A sense of engagement and ownership of government is an essential component of making change.

We have the relationship wrong between the economy, environment and society. We have a situation where the environment is constructed as the raw materials or the waste disposal for the economy. And people are the consumers or the labour input into the firm. And that treats the economy as the end-point, it says the economy is some kind of immutable force of nature that the environment and society need to serve. That’s 100% wrong. We made the economy, it’s not something that can’t be changed – we made it to do a particular set of things, largely to make a small proportion of society richer at the expense of everyone else and the natural world. Well, we can make it do different things. We need to start with our environmental and social goals and then recognise the economy as being the set of tools that we use to achieve those.

We need to be asking the question – what is government for anyway? It is about achieving our environmental and our social goals. A sustainable relationship with the environment, a just society where everybody’s needs are met – those are fundamental to what government is for. And our economy is very clearly not meeting those.

Reaching a consensus on some goals, then working with citizens to understand their agency – their power as a collective – to change that relationship between the economy and those goals. This is high on my list of what we need to try and do as a society.

What we have now is essentially unfettered profit maximisation. If I am a business, I am setting out to maximise my profit, the way I do that is minimising my cost, and that means spending the least I possibly can on labour, and the least that I possibly can on raw materials and waste disposal.

Profit maximisation in a largely unregulated setting leads to environmental degradation, and massive inequality and exploitation of working people.
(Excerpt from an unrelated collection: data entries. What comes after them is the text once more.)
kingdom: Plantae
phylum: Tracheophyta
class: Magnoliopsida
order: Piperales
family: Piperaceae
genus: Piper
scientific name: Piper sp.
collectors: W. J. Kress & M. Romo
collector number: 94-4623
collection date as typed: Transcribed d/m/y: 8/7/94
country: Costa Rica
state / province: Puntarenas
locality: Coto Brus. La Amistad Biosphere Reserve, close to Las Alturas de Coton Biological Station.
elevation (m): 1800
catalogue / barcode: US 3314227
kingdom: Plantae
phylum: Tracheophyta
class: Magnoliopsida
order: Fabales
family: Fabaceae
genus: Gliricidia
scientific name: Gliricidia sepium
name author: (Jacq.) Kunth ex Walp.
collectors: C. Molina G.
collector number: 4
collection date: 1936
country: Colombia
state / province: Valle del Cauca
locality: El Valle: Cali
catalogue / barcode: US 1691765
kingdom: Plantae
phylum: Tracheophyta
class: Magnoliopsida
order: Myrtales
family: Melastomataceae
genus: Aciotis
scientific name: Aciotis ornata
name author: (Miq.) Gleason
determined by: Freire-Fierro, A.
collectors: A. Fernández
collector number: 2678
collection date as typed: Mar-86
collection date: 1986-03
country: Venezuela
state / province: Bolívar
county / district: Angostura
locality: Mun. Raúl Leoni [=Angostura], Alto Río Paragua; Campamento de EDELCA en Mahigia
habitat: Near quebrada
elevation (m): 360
Deregulation kills people.

People’s health status is a function of their environments

I have a personal theme of inter-generational equity and empowering people

We need to recognise that the lion’s share of the benefit that comes from public education is public good

(Role of student loans in diminished student political movements) Student movements have been a crucial part of the conscience of society…it clearly suits neo-liberal establishment to silence critics.

The pre-eminence of the economy and its treatment as if it were the point of society is so powerful, consumerism has been such a powerful force, that people believe their primary relationship is with the economy and not with their fellow members of society.

Consumerism has atomised and disempowered people, and that’s no accident.

Is there something that I can add? The thing that tipped the balance was climate change. The urgency around climate change was such that if I felt that I could add something, then the duty that I had was to take that risk and give it go.

(Activist) Interesting question. I don’t think of myself as an activist. I see myself and the Green Party in Parliament as the parliamentary wing of a bigger movement for progressive environmental and societal change. That’s the job I have now. I don’t go out and organise demonstrations, I do develop strategy, I do participate in partnership with community based organisations that very definitely are activists. I’m absolutely proud of my record of activism, of the convictions that I have for all of those protest related activities – badges of honour.

(Motivation) I’m motivated by the same things that have motivated me all along – social justice. I don’t see how anyone can be satisfied with their own life knowing that so many people do not have the same opportunities, knowing that so many people live in injustice and poverty. I don’t see how anyone can be happy with their life knowing that we have this unsustainable relationship with the environment that condemns future generations – our kids and our grandkids to a poorer life than we have now.

(Challenges) Enter government, implement green policy for years to come.

(Miracle) A reversal of fortunes. The primary task is to engage a bigger consensus of citizens.

(Advice) Vote Green. Please engage in the process of taking back democracy. Demand the citizenship rights that you are owed.